For these folks, the challenge of lifelong disease management, (dreamed and dashed) hopes for a near horizon cure; comorbidities and cognitive declines; anxiety and depression; substance use; loss of agency and finances–all have taken a compounding heath outcome toll. And for many, the toll feels due.
And when faced with growing long-term care needs, and the complexity of ageism and minority stressors–race, ethnicity, sexual orientation, and gender identity issues... of being forced back into the closet, the resiliency-well is nearly (if not already) dry.
To be fair, we did survey lots of positivity among our PWH in their journeys with HIV and Aging (28%)—reminded by words like "manageable", "grateful", "hopeful" and "rewarding". But in 2023, that sentiment seems to be running low. Some 72% described their QoL, in less than joyful words.
In sum, the state of aging with HIV can be distilled down to one word: CHALLENGING. In fact, upwards of 50% of our respondents used that same word to describe their complex, but beautiful lives.
But what of Advocacy? Advocacy, too, seems to be of an urgent, almost universal cry (a 94% wailing, in fact)–across both access and treatment challenges. But even there, with an overwhelming response of wanting more to be done, we saw no linear "right here, right now" pathway, only more predilections to consider. Across the care continuum, across care coordination, across finding better biomarkers to alert us; across SDoH, across... (fill in the blank).
Keep that in mind.

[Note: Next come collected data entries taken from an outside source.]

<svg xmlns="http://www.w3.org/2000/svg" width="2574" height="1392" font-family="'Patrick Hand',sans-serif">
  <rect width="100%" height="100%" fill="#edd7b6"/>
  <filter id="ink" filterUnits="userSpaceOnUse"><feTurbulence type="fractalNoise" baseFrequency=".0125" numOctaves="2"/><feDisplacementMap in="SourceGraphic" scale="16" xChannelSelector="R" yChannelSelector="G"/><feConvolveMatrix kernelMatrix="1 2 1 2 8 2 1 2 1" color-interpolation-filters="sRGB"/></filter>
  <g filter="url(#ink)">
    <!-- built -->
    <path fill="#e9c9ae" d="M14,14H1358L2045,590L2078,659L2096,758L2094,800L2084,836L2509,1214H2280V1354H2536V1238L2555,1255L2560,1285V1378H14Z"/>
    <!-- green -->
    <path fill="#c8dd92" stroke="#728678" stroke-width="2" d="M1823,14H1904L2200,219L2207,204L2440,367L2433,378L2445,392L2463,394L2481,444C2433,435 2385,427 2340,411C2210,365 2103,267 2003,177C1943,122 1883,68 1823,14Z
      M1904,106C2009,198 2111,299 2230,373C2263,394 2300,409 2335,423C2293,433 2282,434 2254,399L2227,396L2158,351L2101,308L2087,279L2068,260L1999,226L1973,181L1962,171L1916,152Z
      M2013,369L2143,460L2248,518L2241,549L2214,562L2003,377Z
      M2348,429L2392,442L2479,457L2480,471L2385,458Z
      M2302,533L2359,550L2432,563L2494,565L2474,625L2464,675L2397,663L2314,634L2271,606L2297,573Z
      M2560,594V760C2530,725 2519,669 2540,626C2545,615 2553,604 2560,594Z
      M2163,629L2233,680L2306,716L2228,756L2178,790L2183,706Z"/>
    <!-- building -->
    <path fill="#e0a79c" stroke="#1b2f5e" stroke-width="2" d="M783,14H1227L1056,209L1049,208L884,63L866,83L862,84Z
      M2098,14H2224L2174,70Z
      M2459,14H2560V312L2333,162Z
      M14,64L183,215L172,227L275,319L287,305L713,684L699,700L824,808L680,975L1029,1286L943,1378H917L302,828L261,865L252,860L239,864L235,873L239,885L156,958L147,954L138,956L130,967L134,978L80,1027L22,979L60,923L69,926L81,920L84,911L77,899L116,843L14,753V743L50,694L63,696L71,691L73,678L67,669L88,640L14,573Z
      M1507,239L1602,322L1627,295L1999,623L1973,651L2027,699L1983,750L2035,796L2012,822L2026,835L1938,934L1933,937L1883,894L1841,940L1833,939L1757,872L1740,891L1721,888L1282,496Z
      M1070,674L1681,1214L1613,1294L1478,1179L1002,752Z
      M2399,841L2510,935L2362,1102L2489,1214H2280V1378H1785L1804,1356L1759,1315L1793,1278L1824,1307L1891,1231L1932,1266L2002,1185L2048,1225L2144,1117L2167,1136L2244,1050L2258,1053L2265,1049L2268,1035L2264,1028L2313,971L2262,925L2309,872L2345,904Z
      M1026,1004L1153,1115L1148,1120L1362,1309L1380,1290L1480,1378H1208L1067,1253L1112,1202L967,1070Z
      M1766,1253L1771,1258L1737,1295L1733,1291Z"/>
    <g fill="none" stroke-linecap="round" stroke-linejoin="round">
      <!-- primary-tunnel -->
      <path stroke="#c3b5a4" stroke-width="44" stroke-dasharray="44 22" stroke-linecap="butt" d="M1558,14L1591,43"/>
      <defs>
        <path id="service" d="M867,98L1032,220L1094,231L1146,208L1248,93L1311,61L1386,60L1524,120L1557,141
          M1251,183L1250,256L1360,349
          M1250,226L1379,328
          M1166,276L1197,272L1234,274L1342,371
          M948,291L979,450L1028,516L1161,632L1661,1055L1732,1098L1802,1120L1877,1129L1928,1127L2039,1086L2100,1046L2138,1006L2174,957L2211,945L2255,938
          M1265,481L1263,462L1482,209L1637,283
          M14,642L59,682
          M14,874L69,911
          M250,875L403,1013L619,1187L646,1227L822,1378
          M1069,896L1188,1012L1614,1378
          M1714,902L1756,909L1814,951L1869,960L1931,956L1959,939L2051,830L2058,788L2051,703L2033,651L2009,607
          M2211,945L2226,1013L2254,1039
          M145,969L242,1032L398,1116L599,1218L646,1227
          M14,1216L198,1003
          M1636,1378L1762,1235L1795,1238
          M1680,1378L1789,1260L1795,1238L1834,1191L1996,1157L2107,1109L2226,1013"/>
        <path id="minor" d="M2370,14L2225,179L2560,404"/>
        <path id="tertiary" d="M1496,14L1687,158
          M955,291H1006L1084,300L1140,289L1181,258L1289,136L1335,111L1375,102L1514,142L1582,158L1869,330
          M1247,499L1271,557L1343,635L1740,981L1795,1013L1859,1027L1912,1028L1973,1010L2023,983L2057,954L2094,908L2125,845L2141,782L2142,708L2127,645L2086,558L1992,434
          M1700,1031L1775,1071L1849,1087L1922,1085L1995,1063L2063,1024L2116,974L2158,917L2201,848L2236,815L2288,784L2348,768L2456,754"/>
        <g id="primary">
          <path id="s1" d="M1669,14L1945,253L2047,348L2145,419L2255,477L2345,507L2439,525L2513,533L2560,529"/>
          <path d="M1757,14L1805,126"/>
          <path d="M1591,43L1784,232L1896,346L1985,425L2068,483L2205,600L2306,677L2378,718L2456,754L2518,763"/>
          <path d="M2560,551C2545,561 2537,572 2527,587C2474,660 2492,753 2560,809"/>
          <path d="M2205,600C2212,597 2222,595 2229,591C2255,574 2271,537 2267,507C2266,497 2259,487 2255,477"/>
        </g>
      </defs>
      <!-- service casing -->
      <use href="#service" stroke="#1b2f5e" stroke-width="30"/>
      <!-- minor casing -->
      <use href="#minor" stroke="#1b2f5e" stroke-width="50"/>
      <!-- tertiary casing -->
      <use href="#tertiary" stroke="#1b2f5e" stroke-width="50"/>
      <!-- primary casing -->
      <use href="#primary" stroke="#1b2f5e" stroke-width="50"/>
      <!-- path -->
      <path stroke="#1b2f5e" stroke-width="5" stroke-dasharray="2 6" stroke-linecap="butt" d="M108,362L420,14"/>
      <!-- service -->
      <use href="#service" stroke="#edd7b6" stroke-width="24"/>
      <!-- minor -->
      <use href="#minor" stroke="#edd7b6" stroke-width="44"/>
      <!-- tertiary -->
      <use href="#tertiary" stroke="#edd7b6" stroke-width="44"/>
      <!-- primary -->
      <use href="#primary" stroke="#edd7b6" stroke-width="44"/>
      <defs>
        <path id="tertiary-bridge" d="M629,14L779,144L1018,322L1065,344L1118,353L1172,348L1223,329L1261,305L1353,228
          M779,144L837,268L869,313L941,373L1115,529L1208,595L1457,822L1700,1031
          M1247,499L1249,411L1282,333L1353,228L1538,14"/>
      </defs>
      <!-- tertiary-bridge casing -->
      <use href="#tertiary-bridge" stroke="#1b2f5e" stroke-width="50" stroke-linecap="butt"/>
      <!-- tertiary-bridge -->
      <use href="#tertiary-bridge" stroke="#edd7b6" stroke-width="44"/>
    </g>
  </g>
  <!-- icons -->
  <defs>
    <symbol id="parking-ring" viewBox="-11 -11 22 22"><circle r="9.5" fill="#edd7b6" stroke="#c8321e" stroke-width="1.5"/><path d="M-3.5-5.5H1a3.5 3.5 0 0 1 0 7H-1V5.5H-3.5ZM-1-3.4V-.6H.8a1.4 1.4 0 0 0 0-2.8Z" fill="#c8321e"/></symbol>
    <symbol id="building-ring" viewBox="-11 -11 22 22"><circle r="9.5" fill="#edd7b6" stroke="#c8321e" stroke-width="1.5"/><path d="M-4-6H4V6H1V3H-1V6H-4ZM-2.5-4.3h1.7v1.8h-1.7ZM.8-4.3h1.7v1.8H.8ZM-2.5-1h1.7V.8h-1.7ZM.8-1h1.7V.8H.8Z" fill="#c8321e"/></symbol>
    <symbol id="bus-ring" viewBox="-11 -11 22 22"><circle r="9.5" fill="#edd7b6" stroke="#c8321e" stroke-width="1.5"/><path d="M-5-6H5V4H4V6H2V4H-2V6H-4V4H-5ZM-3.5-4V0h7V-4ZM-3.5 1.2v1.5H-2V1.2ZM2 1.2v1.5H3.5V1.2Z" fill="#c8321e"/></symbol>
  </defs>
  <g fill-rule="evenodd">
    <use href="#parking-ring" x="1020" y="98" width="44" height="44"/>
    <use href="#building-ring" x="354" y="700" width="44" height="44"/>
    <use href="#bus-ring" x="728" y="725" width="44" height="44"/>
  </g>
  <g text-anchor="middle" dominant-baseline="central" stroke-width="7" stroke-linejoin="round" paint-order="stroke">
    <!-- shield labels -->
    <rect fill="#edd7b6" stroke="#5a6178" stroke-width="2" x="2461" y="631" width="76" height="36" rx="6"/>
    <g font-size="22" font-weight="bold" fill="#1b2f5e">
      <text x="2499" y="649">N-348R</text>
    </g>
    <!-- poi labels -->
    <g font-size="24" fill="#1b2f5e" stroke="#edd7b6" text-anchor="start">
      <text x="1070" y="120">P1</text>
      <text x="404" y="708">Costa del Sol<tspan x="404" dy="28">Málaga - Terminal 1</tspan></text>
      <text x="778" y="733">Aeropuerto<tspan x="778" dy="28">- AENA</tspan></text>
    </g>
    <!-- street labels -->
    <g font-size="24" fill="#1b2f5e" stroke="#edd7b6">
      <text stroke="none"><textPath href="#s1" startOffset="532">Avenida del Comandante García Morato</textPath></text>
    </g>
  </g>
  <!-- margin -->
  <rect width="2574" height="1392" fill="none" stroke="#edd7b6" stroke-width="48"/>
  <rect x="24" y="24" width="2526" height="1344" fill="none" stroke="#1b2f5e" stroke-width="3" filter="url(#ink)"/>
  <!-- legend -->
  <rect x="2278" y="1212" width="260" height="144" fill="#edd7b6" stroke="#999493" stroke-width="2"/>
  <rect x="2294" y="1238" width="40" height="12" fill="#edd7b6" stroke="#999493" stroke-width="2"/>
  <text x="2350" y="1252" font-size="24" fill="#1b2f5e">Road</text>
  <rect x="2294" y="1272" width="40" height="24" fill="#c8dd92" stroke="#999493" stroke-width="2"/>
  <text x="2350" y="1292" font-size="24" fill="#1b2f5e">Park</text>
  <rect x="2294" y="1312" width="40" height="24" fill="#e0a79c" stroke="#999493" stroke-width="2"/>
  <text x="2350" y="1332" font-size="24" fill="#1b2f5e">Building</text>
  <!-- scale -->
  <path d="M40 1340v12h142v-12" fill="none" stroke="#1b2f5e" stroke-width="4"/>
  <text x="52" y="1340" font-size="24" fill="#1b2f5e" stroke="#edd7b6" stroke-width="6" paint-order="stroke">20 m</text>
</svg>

Throughout this landscape report, we hope to capture not only the relevant data (those key findings from what we surveyed) in a visually interesting way, but in a relatable, actionable narrative that paints the urgent story of the face(s) of today's HIV and Aging.
The survey implications, themselves (below) represent crucial sites for future research, advocacy, and policy interventions to improve clinical care and quality of life for people aging with HIV:
- Building a competent workforce of HIV gerontologists is crucial to address the multifaceted issues confronting PLWH as they grow older.
- Efficient coordination of care between healthcare providers is essential to ensure that OPWH receive the comprehensive support they need.
- Addressing social determinants of health is fundamental to improve health outcomes as health extends beyond the clinic setting.
- Access to safe and stable housing is needed as fixed incomes and housing emergencies escalate for OPWH.
Policymakers at all levels need to address a wide range of health, social and economic factors that impact all PWH, but particularly among older PWH and their ability to maintain their health and their agency, independence and ability to remain in and a part of their communities.
By addressing the unique psychosocial and multi-complexities needs of this group can help providers better meet their patients' care needs (mind, mobility, multi-complexities) while also improving their quality of life (what matters most).
In order to do that, it's critical in ensuring that health and social service providers not only deliver culturally competent care, but deliver it with confidence—in that they are as representative, inclusive and linguistically appropriate as possible.
In essence, it means optimizing (and enhancing) care coordination while also sustaining that workforce; supporting community organizing and advocacy agencies; and encouraging bottom-up community mobilization and stakeholder involvement—re-envisaging the adage of "Nothing about us without us."
Disclaimer: Guest blogs do not necessarily reflect the views of the ADAP Advocacy Association, but rather they provide a neutral platform whereby the author serves to promote open, honest discussion about public health-related issues and updates.